# Balancing on a Bicycle: The Phenomena

Reader Brian writes in to ask "Why can you stay on a bicycle when moving, but not when it's standing still?"

Think of something like a table or a couch. It has four legs that touch the floor and form a base of support (a polygon formed by an object's contact points with the ground) and as long as the table or couch's center of gravity (the mean location of the gravitational force acting on an object, or the effective point at which gravity acts) is above this base of support, it'll be statically stable, or stable when at rest.

A bicycle, on the other hand, is statically unstable because it only has two contact points with the ground (whatever portion of the front and back wheels happen to be touching the ground) and its base of support is a line segment. A good base of support needs at least three contact points with the ground, so bikes are hard to keep upright when they're still. Bikes are, however, dynamically stable, or stable when moving forward, because steering allows a rider to move the bike's points of support around under the center of gravity and keep it balanced, often with steering adjustments small enough that the rider may not even realize they're making them. It's sort of like standing on one foot. If you don't hop around a little, and you start falling sideways, you can't recover and you fall over. If you do hop, though, you can move your foot around to keep your center of gravity above it and keep your balance.
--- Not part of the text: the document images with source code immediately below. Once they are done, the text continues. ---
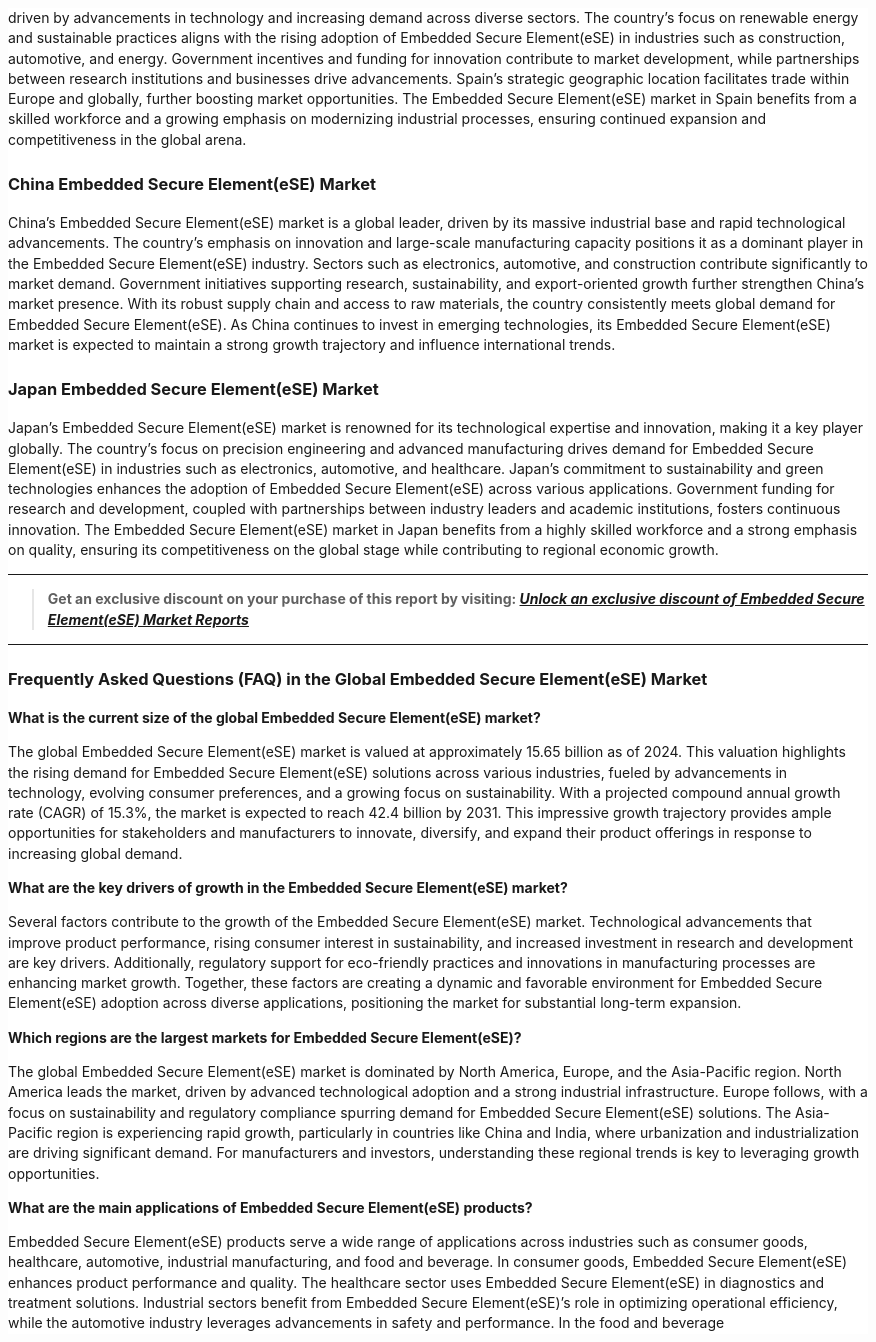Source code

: driven by advancements in technology and increasing demand across diverse sectors. The country&rsquo;s focus on renewable energy and sustainable practices aligns with the rising adoption of Embedded Secure Element(eSE) in industries such as construction, automotive, and energy. Government incentives and funding for innovation contribute to market development, while partnerships between research institutions and businesses drive advancements. Spain&rsquo;s strategic geographic location facilitates trade within Europe and globally, further boosting market opportunities. The Embedded Secure Element(eSE) market in Spain benefits from a skilled workforce and a growing emphasis on modernizing industrial processes, ensuring continued expansion and competitiveness in the global arena.</p><h3>China Embedded Secure Element(eSE) Market</h3><p>China&rsquo;s Embedded Secure Element(eSE) market is a global leader, driven by its massive industrial base and rapid technological advancements. The country&rsquo;s emphasis on innovation and large-scale manufacturing capacity positions it as a dominant player in the Embedded Secure Element(eSE) industry. Sectors such as electronics, automotive, and construction contribute significantly to market demand. Government initiatives supporting research, sustainability, and export-oriented growth further strengthen China&rsquo;s market presence. With its robust supply chain and access to raw materials, the country consistently meets global demand for Embedded Secure Element(eSE). As China continues to invest in emerging technologies, its Embedded Secure Element(eSE) market is expected to maintain a strong growth trajectory and influence international trends.</p><h3>Japan Embedded Secure Element(eSE) Market</h3><p>Japan&rsquo;s Embedded Secure Element(eSE) market is renowned for its technological expertise and innovation, making it a key player globally. The country&rsquo;s focus on precision engineering and advanced manufacturing drives demand for Embedded Secure Element(eSE) in industries such as electronics, automotive, and healthcare. Japan&rsquo;s commitment to sustainability and green technologies enhances the adoption of Embedded Secure Element(eSE) across various applications. Government funding for research and development, coupled with partnerships between industry leaders and academic institutions, fosters continuous innovation. The Embedded Secure Element(eSE) market in Japan benefits from a highly skilled workforce and a strong emphasis on quality, ensuring its competitiveness on the global stage while contributing to regional economic growth.</p><hr /><blockquote><p><strong>Get an exclusive discount on your purchase of this report by visiting: <em><a href="://marketresearchpulse.com/ask-for-discount/95079?utm_source=Github&amp;utm_medium=0114">Unlock an exclusive discount of Embedded Secure Element(eSE) Market Reports</a></em>&nbsp;</strong></p></blockquote><hr /><h3>Frequently Asked Questions (FAQ) in the Global Embedded Secure Element(eSE) Market</h3><p><strong>What is the current size of the global Embedded Secure Element(eSE) market?</strong></p><p>The global Embedded Secure Element(eSE) market is valued at approximately 15.65 billion as of 2024. This valuation highlights the rising demand for Embedded Secure Element(eSE) solutions across various industries, fueled by advancements in technology, evolving consumer preferences, and a growing focus on sustainability. With a projected compound annual growth rate (CAGR) of 15.3%, the market is expected to reach 42.4 billion by 2031. This impressive growth trajectory provides ample opportunities for stakeholders and manufacturers to innovate, diversify, and expand their product offerings in response to increasing global demand.</p><p><strong>What are the key drivers of growth in the Embedded Secure Element(eSE) market?</strong></p><p>Several factors contribute to the growth of the Embedded Secure Element(eSE) market. Technological advancements that improve product performance, rising consumer interest in sustainability, and increased investment in research and development are key drivers. Additionally, regulatory support for eco-friendly practices and innovations in manufacturing processes are enhancing market growth. Together, these factors are creating a dynamic and favorable environment for Embedded Secure Element(eSE) adoption across diverse applications, positioning the market for substantial long-term expansion.</p><p><strong>Which regions are the largest markets for Embedded Secure Element(eSE)?</strong></p><p>The global Embedded Secure Element(eSE) market is dominated by North America, Europe, and the Asia-Pacific region. North America leads the market, driven by advanced technological adoption and a strong industrial infrastructure. Europe follows, with a focus on sustainability and regulatory compliance spurring demand for Embedded Secure Element(eSE) solutions. The Asia-Pacific region is experiencing rapid growth, particularly in countries like China and India, where urbanization and industrialization are driving significant demand. For manufacturers and investors, understanding these regional trends is key to leveraging growth opportunities.</p><p><strong>What are the main applications of Embedded Secure Element(eSE) products?</strong></p><p>Embedded Secure Element(eSE) products serve a wide range of applications across industries such as consumer goods, healthcare, automotive, industrial manufacturing, and food and beverage. In consumer goods, Embedded Secure Element(eSE) enhances product performance and quality. The healthcare sector uses Embedded Secure Element(eSE) in diagnostics and treatment solutions. Industrial sectors benefit from Embedded Secure Element(eSE)&rsquo;s role in optimizing operational efficiency, while the automotive industry leverages advancements in safety and performance. In the food and beverage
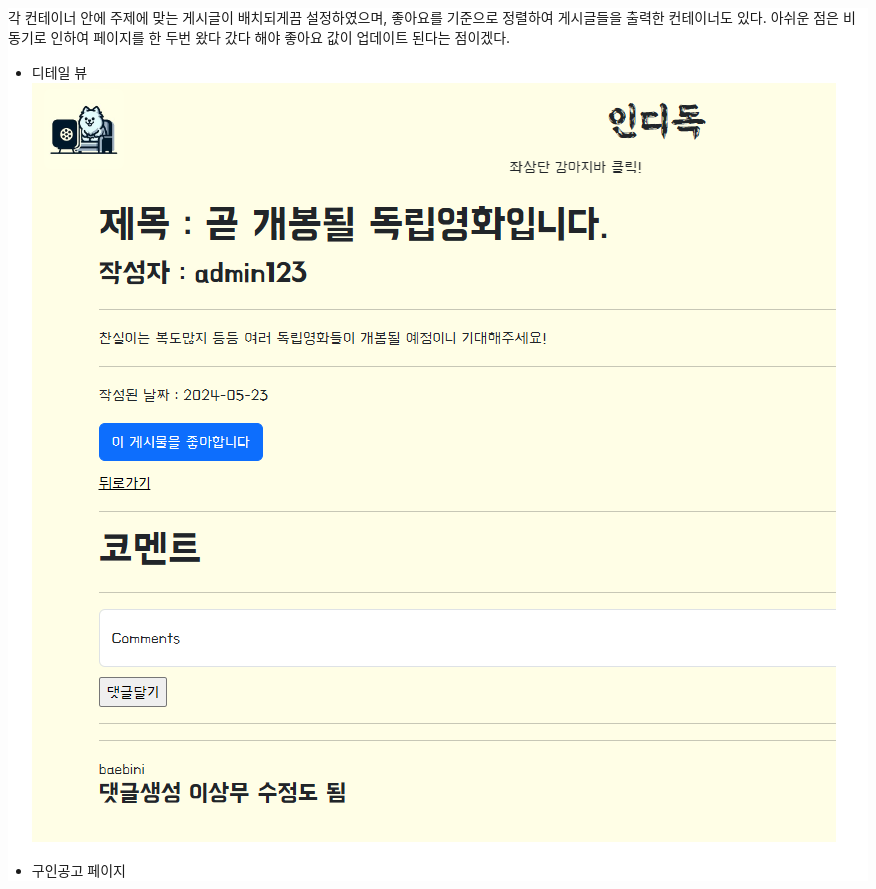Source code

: 각 컨테이너 안에 주제에 맞는 게시글이 배치되게끔 설정하였으며, 좋아요를 기준으로 정렬하여 게시글들을 출력한 컨테이너도 있다. 아쉬운 점은 비동기로 인하여 페이지를 한 두번 왔다 갔다 해야 좋아요 값이 업데이트 된다는 점이겠다.

- 디테일 뷰
![alt text](indedog/images/image-43.png)

- 구인공고 페이지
A bike has two features that help this dynamic stability immensely: its wheels. Spinning wheels have angular momentum, and when you're sitting on a bike, you and it and its wheels make up a system that obeys the principle of conservation of angular momentum. Unless torque, or twisting force, is applied from outside the system to change the wheels' angular momentum, that momentum and the direction of the momentum remain constant. In a nutshell, once the wheels line up a certain way, they want to stay lined up like that. It's easy for you to move them, but hard for an outside force to do the same, and so the bike is easy to keep balanced but doesn't topple easily. A non-moving bike has wheels that aren't spinning and zero angular momentum, which makes it very easy for external torque to change the wheels' direction, making the bike harder to balance.

Even when staying relatively motionless, though, a rider can balance a bike with some effort. By steering the front wheel to one side or the other and moving forward and backward slightly, a rider can keep the line between the bike's two contact points with the ground under the bike and rider's combined center of gravity. You can see this physics lesson in action whenever a cyclist is stopped at a red light.
(Image at left from Wikipedia user AndrewDressel.)

That was a short and sweet way to answer Brian's direct question, but there's a lot more to bicycle physics. If you're so inclined, Wikipedia's page on bicycle and motorcycle dynamics is a good starting point to learn about some of the other internal and external forces, motions and dynamics that are involved in a simple bike ride.